ISTANBUL (Reuters) - A bomb exploded in central Istanbul on Sunday, and police detonated two others in controlled explosions, less than two weeks after a suicide bombing killed a police officer.
No one was injured when a homemade bomb left near a power substation in Fatih district exploded, Sabah newspaper said.
Meanwhile, a bomb disposal unit safely detonated a similar device in the Maltepe district on the city’s Asian side that was left beneath a statue of Mustafa Kemal Ataturk, the founder of the secular Turkish Republic, Sabah said.
Police also deactivated a package containing a bomb that had been left at a bus stop in the working-class suburb of Sultangazi, the daily said on its website.
The two bombs disposed of by police had messages that linked them to Kurdish groups, news reports said. Police were not immediately available to confirm the reports.
Homemade explosive devices were found in two shopping malls in Istanbul and deactivated on Jan. 11.
Kurdish separatists, Islamist radicals and far-left groups have all staged deadly bomb attacks in Istanbul, Turkey’s biggest city and a major European tourist destination.
A suicide bomber killed herself and a police officer on Jan. 6 in Sultanahmet, Istanbul’s historic center.
The hard-left Revolutionary People’s Liberation Party-Front (DHKP-C) claimed responsibility, then retracted the claim and said a mistake had arisen because it was planning another attack.
Since then, media have cited police sources as saying the bomber in Sultanahmet was a Russian citizen from the Muslim regions of Chechnya or Dagestan with links to Islamic State.
Hundreds of fighters from Russia’s north Caucasus, including Chechnya, are believed to have traveled through Turkey to fight with the Islamic State in Syria and Iraq, and European governments have urged Ankara to tighten border controls to prevent the flow of foreign fighters.

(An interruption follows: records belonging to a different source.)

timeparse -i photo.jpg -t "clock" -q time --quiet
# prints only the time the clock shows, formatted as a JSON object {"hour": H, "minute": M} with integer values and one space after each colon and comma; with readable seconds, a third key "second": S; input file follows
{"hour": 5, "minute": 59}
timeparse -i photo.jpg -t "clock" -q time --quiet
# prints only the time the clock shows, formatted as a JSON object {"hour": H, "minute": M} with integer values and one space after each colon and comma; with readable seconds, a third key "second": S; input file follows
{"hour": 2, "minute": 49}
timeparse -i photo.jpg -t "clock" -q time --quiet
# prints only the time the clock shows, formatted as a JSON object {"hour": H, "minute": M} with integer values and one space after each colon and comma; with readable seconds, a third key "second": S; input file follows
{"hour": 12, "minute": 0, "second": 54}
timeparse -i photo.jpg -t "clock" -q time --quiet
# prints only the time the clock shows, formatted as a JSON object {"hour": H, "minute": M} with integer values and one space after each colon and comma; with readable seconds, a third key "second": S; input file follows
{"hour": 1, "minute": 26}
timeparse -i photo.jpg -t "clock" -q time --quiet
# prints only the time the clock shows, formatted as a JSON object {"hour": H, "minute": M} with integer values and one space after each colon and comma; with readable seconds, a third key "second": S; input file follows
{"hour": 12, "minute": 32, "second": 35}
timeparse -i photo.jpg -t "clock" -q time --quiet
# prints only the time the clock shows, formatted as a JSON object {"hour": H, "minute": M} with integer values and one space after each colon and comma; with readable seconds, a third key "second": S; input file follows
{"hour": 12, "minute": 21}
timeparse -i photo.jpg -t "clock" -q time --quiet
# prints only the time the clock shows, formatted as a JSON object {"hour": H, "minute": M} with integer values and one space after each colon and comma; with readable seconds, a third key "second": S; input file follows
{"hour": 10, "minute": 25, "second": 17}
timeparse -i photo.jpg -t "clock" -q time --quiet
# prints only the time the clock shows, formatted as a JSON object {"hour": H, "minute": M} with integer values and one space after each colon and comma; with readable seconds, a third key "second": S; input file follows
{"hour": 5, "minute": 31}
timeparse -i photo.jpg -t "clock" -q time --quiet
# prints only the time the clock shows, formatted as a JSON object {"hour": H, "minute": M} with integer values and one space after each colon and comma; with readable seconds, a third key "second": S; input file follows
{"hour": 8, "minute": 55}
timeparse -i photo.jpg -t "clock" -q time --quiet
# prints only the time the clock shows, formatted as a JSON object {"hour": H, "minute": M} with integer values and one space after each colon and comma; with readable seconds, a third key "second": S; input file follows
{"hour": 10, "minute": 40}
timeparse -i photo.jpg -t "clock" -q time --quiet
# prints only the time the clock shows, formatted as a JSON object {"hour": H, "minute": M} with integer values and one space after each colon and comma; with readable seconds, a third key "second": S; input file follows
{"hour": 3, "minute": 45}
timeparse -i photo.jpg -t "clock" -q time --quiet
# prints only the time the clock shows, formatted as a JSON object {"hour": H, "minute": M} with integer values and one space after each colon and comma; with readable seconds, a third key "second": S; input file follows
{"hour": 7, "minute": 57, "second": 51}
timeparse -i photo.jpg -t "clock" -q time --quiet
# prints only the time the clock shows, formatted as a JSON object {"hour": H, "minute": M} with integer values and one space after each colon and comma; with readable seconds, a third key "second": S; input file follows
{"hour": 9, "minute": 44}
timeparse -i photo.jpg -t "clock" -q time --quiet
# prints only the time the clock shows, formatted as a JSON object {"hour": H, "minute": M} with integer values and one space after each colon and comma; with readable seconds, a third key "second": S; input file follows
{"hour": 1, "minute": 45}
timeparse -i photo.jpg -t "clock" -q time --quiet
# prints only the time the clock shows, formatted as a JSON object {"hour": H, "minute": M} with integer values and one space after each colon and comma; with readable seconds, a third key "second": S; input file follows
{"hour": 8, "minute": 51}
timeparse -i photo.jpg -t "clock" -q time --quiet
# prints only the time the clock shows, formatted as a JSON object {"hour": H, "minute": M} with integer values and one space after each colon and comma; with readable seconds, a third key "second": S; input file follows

Without saying how it obtained the information, newspapers including Taraf on Sunday reported the Sultanahmet bomber had stayed at the same hotel in Istanbul as Hayat Boumeddiene, the partner of one of the militants in the Paris shootings that killed 17 people earlier this month.
Turkish authorities said Boumeddiene traveled to Turkey before the attacks and left for Syria on Jan. 8.